We need to be able to measure the leakage inductance of our SMPS flyback transformers..however, we do not have an LCR meter accurate enough to do this. (all we have is an LCR40 meter by peakelec.co.uk)

Therefore, we wish to measure leakage inductance by the “resonance method” (as in the below schematic and LTspice simulation)

Method of measurement:
We will simply short out the secondary in the usual manner when measuring leakage inductance, and then add a capacitor in parallel with the primary, then we have an LC tank circuit, and we will switch some current into it, and then switch the switch off, and it will then ring at the LC resonant frequency, …from this frequency, we will calculate the leakage inductance……do you think this is accurate enough?….we will observe the ringing on our TDS1002 scope.

We will trust the LCR40 to be able to measure the 100nF capacitance very accurately, since cheap LCR meters always measure capacitance far more accurately than inductance, do you agree?

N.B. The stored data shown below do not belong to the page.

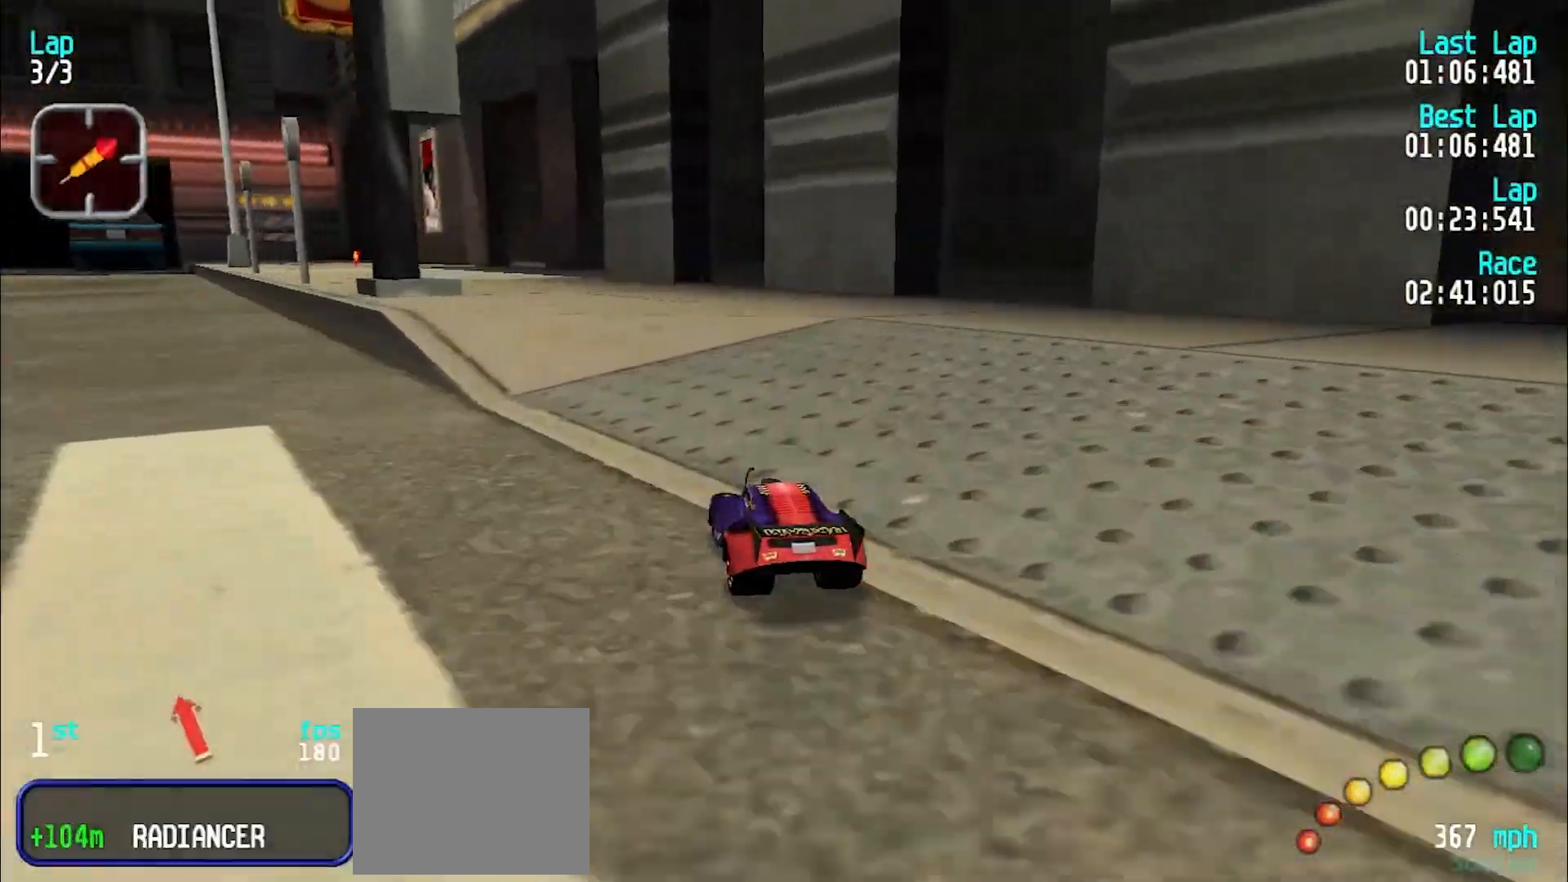
{"keys": ["e", "y"], "events": [[50, "y", "up"], [150, "y", "down"], [183, "y", "up"], [333, "y", "down"], [383, "y", "up"], [467, "y", "down"]]}
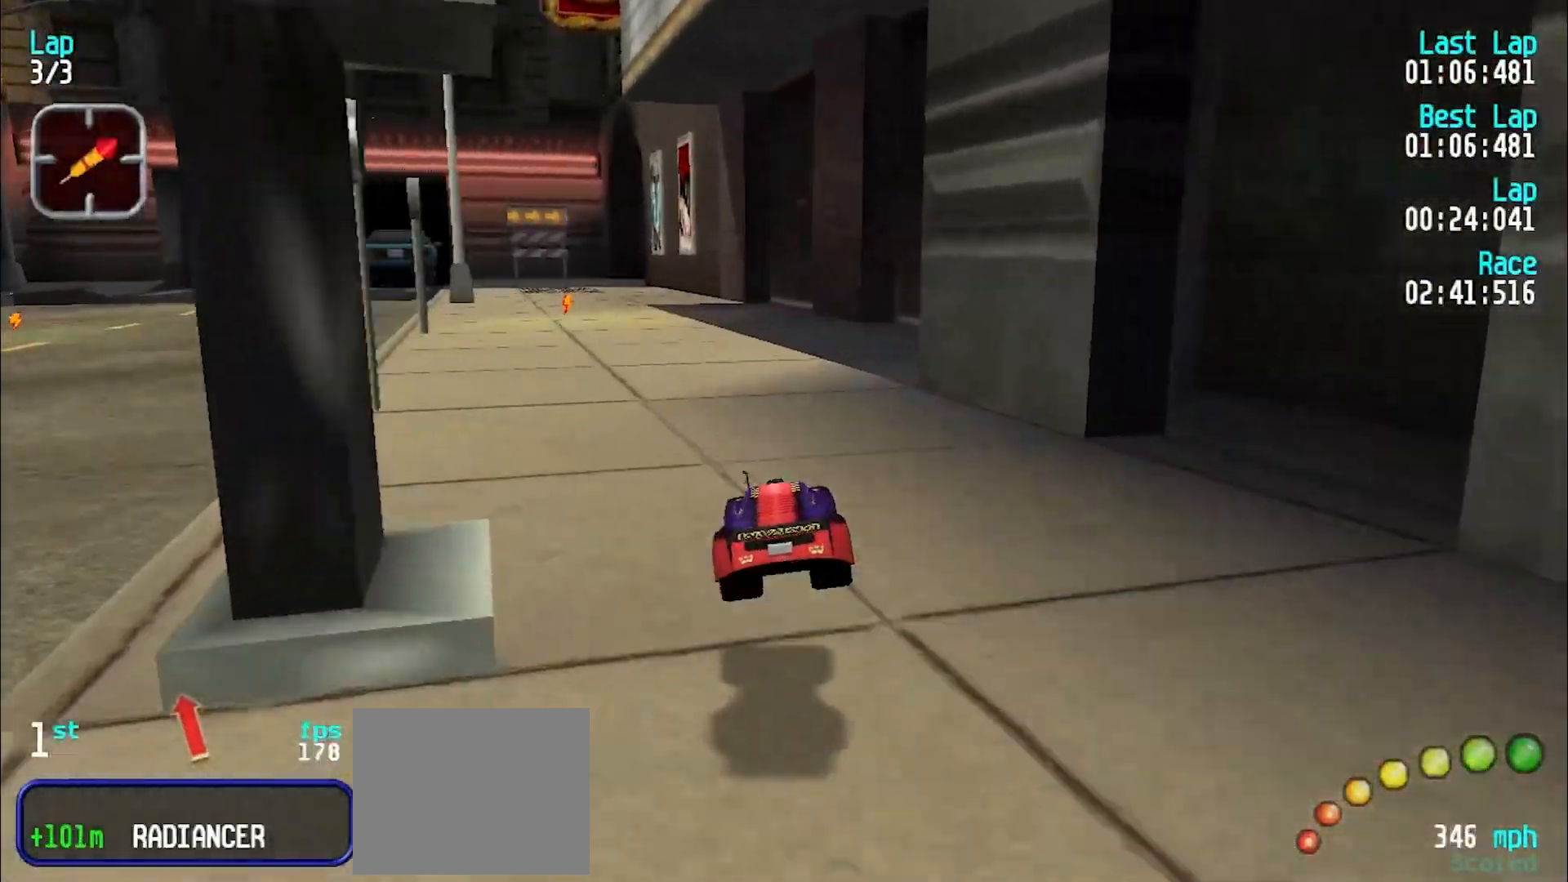
{"keys": ["e", "y"], "events": [[67, "y", "up"], [350, "y", "down"], [433, "y", "up"], [483, "y", "down"]]}
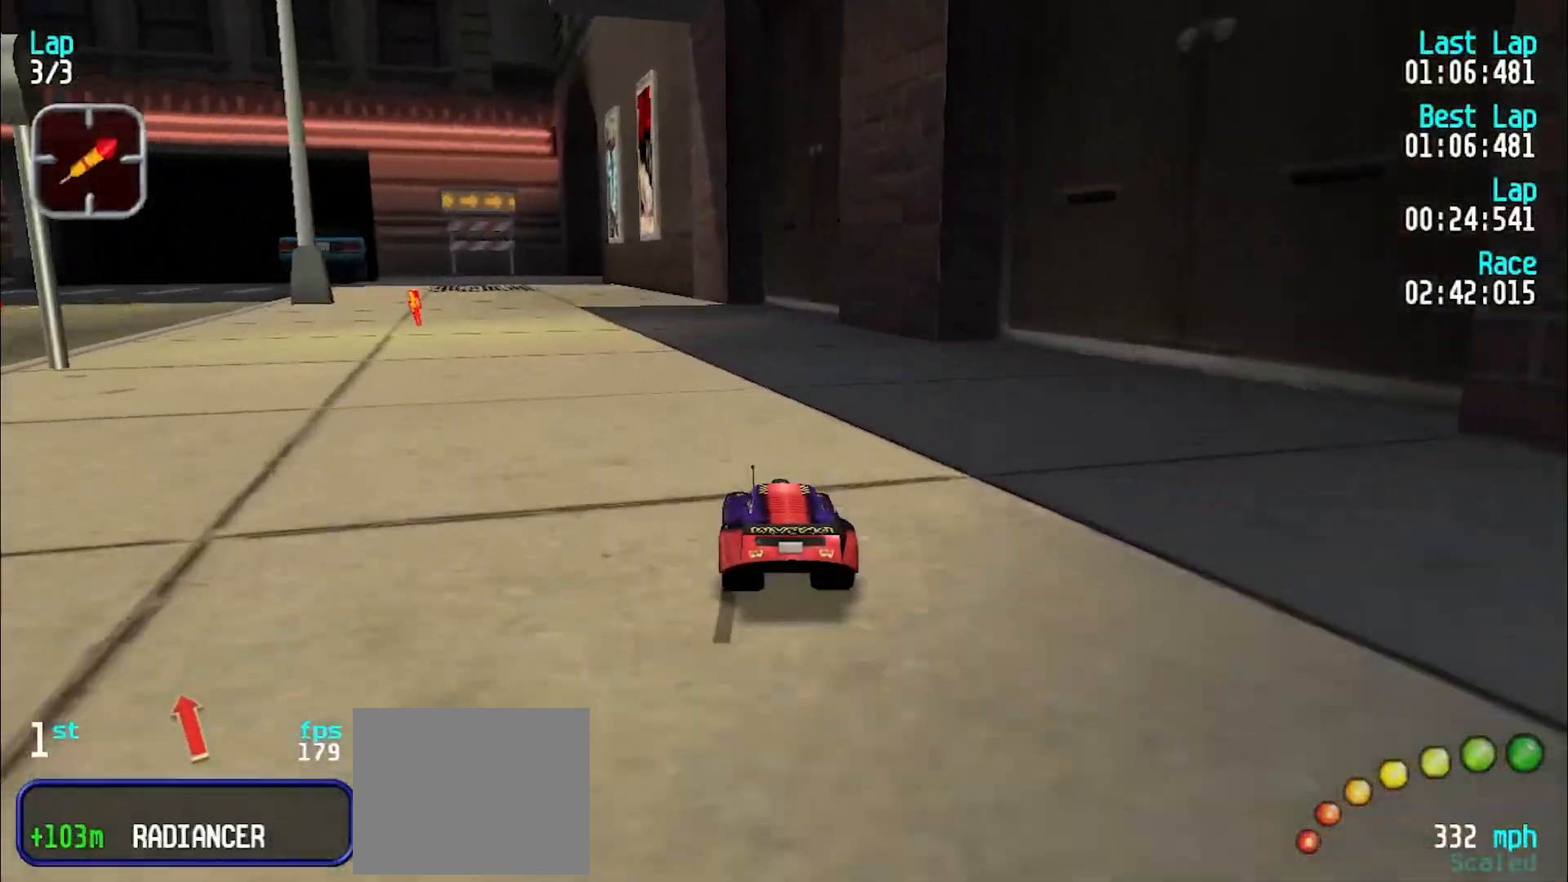
{"keys": ["e"], "events": [[317, "y", "up"], [367, "y", "down"], [450, "y", "up"]]}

Is our measurement method accurate?

TDS1002 scope
https://courses.washington.edu/phys33...UserManual.pdf

LCR40 LCR meter:
https://www.farnell.com/datasheets/1692006.pdf

(also-does leakage inductance measure higher or lower when the measurement frequency is higher?)
 
I have a low cost LC meter that makes a oscillator by using a unknown (L or C) and a known (C or L). It then measures the resonant frequency and does the math to find the unknown value. I can measure the inductance of 1" of wire with this $100.00 meter. The schematic is in the internet and probably this forum.
 
Thanks, i suspect your idea is along the same lines as mine above....and I think even very cheap LCR meters measure capacitance accurately, even low values like 10nF.....so we can use the resonance method to get the value of L accurately, even if L is small, like 1uH?